How do I use glob with urllib2?

So what I have been trying to acheive with no success is creating a list of file names with glob from two sources and comparing them and download file if it doesn't exist.

I can't get past the start because I am not sure how to tell glob to start at the end of the url or directory path.

This is where i was going.

import urllib2, urlparse, glob

def getfile(base, fileExt):
    base = ('http://www.tvn.com.au/tvnlive/v1/system/modules/org.tvn.website/resources/sectionaltimes/')
# the files wanted end in _C.rtf
# for files on site not in /home/sayth/python/secFiles download
    files = []
    files = files.append(urllib2.urlopen(base + glob.glob('?_C.rtf')))

PS I checked with urllib that the full path was correct. I didn't include full print out but as you can see it works.

>>> import urllib
>>> data = urllib.urlopen('http://www.tvn.com.au/tvnlive/v1/system/modules/org.tvn.website/resources/sectionaltimes/110702Race01_C.rtf').read()
>>> print data
{\rtf1\ansi \deff1\deflang1033{\fonttbl{\f1\froman\fcharset0\fprq2 Arial;}}
\paperh11907\paperw16840\margt794\margb794\margl794\margr794\lndscpsxn\psz9\viewkind1\viewscale84

Recommended Answers

All 11 Replies

glob.glob() does not accept url arguments, read the documentation.

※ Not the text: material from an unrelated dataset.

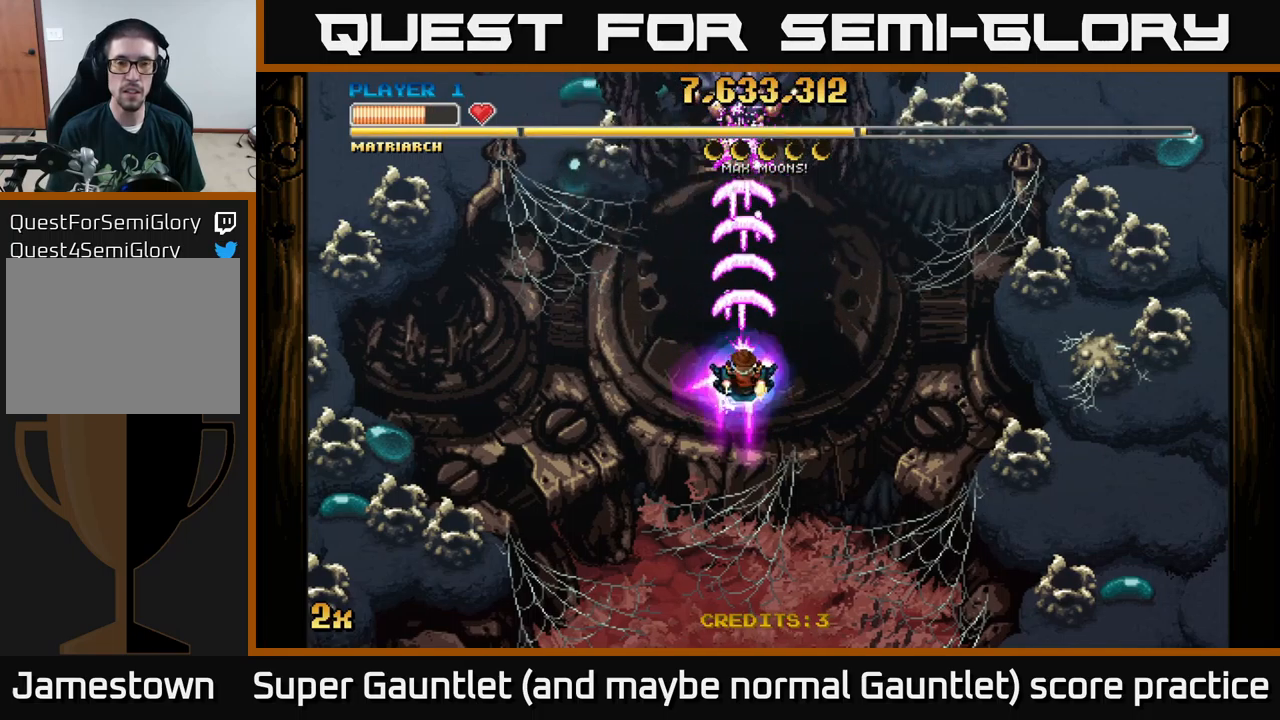
{"buttons": ["A"], "left_stick": "down", "right_stick": "center", "events": []}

If the site doesn't give you an url to list the directory, I don't think it can be done.

It appears you can do it. It's not directly an answer but there is a solution using glob and urrlib here http://pastebin.com/m6ae1ae41

Docs say glob is to find filenames and urllib/urllib2 is to build url's. Should work. The above example to me a newbie seems to just treat the url like a directory path.

Will keep trying. Any thoughts appreciated.

It appears you can do it. It's not directly an answer but there is a solution using glob and urrlib here http://pastebin.com/m6ae1ae41

Docs say glob is to find filenames and urllib/urllib2 is to build url's. Should work. The above example to me a newbie seems to just treat the url like a directory path.

Will keep trying. Any thoughts appreciated.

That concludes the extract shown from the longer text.